Jusqu'à présent l'Europe a financé totalement l'État ukrainien jusqu'au moindre salaire de fonctionnaire. L'Ukraine vit de la guerre. La guerre la corrompt. Les Ukrainiens, pour une partie considérable de la population, ne travaillent même plus. Ils sont pris en charge par l'Europe, à l'intérieur et à l'extérieur. Désormais, le président ukrainien n'hésite pas à demander directement à l'Europe de payer ses soldats. Le caractère mercenaire de l'armée ukrainienne est délibérément avoué, revendiqué, et il devient lui-même un moyen de pression sur les dirigeants occidentaux.
On a du coup l'explication du statut hors norme d'un personnage subalterne comme Zelensky, et d'un pays secondaire comme l'Ukraine dans la cour européenne. L'armée ukrainienne est choyée, vantée, célébrée, équipée. Elle est déclarée la «principale garantie de sécurité», à la fois de l'Ukraine et de l'Europe, même en cas d'accord de paix avec la Russie. Zelensky peut même se donner le droit de proposer 100 milliards de dollars d'achat d'armes aux USA payés par l'Europe, comme il vient de le faire récemment, avant même que l'Europe n'en discute ou n'en parle. Que reste-t-il de la souveraineté des pays européens ?
L'Europe prend le même chemin de la déchéance qu'ont connu tous les vieux empires fatigués et séniles au cours de l'Histoire. Le recours aux armées mercenaires, en est un indicateur significatif et constant.
La peur
En réalité, les élites occidentalistes dirigeantes ou influentes ont peur. Une peur panique, parfois délirante, qui déborde sur les plateaux télé, dans tous les «medias fakenews» des États-Unis, qui donnent le ton, aux annexes que sont devenues les chaines d'informations européennes.
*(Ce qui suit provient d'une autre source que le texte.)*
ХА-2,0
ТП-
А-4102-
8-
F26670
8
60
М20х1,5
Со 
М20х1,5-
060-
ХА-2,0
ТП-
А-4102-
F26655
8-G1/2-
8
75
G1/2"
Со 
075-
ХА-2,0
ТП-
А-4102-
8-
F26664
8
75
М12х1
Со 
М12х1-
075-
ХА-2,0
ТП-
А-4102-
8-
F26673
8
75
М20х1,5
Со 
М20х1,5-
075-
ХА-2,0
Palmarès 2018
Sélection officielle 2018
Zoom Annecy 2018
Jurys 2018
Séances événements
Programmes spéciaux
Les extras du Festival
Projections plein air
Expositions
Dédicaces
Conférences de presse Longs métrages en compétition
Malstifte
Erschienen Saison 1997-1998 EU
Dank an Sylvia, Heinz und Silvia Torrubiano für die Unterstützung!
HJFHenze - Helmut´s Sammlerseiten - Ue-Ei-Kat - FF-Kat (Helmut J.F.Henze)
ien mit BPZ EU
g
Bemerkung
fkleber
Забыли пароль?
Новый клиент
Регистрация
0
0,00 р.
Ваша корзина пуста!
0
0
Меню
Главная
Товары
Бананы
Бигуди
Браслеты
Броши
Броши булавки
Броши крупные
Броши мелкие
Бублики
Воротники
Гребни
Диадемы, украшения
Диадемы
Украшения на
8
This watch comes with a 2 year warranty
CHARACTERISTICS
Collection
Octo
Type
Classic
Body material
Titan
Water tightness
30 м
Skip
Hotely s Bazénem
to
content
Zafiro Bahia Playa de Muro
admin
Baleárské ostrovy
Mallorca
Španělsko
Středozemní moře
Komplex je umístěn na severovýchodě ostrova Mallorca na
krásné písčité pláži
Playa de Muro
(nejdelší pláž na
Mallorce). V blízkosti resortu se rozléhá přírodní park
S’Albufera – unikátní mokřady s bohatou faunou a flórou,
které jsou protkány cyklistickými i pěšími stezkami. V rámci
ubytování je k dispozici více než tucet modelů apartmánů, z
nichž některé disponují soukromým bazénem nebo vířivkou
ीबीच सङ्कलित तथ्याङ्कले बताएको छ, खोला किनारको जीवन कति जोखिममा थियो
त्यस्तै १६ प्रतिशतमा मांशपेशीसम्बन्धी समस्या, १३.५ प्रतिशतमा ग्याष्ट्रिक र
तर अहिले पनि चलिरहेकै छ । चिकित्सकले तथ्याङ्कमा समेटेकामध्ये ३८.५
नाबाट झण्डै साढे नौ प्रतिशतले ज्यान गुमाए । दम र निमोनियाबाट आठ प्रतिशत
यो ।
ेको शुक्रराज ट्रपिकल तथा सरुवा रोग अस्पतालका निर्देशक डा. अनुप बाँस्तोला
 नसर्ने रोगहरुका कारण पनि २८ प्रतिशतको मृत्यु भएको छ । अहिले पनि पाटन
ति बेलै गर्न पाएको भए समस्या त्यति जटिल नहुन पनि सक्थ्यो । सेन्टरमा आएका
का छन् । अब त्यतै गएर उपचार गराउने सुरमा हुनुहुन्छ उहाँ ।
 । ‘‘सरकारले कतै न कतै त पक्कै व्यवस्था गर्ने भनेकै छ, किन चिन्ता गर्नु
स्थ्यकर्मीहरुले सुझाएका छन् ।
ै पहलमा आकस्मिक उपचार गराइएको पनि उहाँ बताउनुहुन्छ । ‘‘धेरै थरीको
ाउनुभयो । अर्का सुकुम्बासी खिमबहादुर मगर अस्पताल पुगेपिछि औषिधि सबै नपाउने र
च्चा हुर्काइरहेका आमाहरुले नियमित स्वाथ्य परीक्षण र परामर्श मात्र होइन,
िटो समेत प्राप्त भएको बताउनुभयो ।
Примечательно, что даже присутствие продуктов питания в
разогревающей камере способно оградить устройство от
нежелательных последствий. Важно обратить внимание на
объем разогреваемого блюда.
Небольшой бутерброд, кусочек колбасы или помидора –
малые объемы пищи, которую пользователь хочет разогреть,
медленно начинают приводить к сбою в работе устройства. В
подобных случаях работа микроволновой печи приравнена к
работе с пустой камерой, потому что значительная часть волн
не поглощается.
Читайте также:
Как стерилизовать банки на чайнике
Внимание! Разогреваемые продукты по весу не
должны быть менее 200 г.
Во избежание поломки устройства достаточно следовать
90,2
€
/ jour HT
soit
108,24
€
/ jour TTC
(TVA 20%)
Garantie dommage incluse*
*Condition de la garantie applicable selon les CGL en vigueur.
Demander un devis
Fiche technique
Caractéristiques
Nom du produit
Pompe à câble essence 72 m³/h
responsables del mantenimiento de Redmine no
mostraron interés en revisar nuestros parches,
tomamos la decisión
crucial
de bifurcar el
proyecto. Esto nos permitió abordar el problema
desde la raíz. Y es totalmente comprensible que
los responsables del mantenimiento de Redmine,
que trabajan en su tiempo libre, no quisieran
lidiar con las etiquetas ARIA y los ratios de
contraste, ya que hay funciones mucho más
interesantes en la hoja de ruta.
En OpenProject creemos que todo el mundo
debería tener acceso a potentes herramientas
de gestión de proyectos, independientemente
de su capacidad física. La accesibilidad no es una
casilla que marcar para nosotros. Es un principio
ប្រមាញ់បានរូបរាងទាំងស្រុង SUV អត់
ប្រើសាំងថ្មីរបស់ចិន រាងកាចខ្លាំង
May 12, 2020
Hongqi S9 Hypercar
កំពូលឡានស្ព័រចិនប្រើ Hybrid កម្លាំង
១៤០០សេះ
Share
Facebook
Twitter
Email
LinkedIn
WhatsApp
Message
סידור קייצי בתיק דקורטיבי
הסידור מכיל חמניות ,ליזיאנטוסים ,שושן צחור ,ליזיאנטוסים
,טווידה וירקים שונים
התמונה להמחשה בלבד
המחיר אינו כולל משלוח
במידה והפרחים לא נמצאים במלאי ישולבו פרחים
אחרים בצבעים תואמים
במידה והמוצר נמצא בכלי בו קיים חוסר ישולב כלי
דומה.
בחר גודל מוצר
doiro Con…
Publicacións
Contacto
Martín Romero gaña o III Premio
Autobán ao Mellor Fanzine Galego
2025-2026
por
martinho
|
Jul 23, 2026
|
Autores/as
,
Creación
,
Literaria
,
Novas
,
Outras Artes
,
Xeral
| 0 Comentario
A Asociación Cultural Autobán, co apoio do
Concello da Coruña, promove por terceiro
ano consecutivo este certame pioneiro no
Cela explique des comportements erratiques comme dernièrement d'applaudir bruyamment le président Trump lorsqu'il menace l'Inde de sanctions secondaires de 50% de taxes pour «le crime» d'acheter le pétrole russe, puis de le dénoncer pour son «incompétence» pour avoir, ce faisant, «jeter l'Inde dans les bras de la Chine».
Cette peur, est le seul sentiment qui a gouverné la démarche européenne auprès du président Trump dans cette randonnée pitoyable des dirigeants européens à Washington. Les médias ont essayé de donner à cette peur les apparences du courage, mais en vain.
La peur a imprégné leur initiative de bout en bout de ce voyage hasardeux à Washington. D'abord la peur de Zelensky d'y aller tout seul. Mais quel est ce chef d'État qui a peur d'en rencontrer un autre tout seul, face à face. Si Zelensky est incapable d'affronter seul le président des États-Unis, comment peut-il être digne de diriger l'État ukrainien ? La peur aussi dans la décision des dirigeants occidentaux d'y aller en bande. La peur d'être «lâchés» par les États Unis tout en clamant très fort leur volonté d'autonomie par rapport à eux. De quoi est faite cette peur si ce n'est forcément celle qu'ils ont de leur propre peuple. Elle les amène à fantasmer la menace russe, jusqu'à s'en convaincre probablement eux-mêmes, et à préférer la guerre à la paix, pour aujourd'hui et même dans leurs projections de l'avenir. À Washington, les dirigeants européens actuels sont apparus tels qu'ils sont aux yeux de leurs peuples, de leur nation, bien incapables de les représenter dignement. Il faut se méfier des gens qui ont peur. Ils sont capables de tout.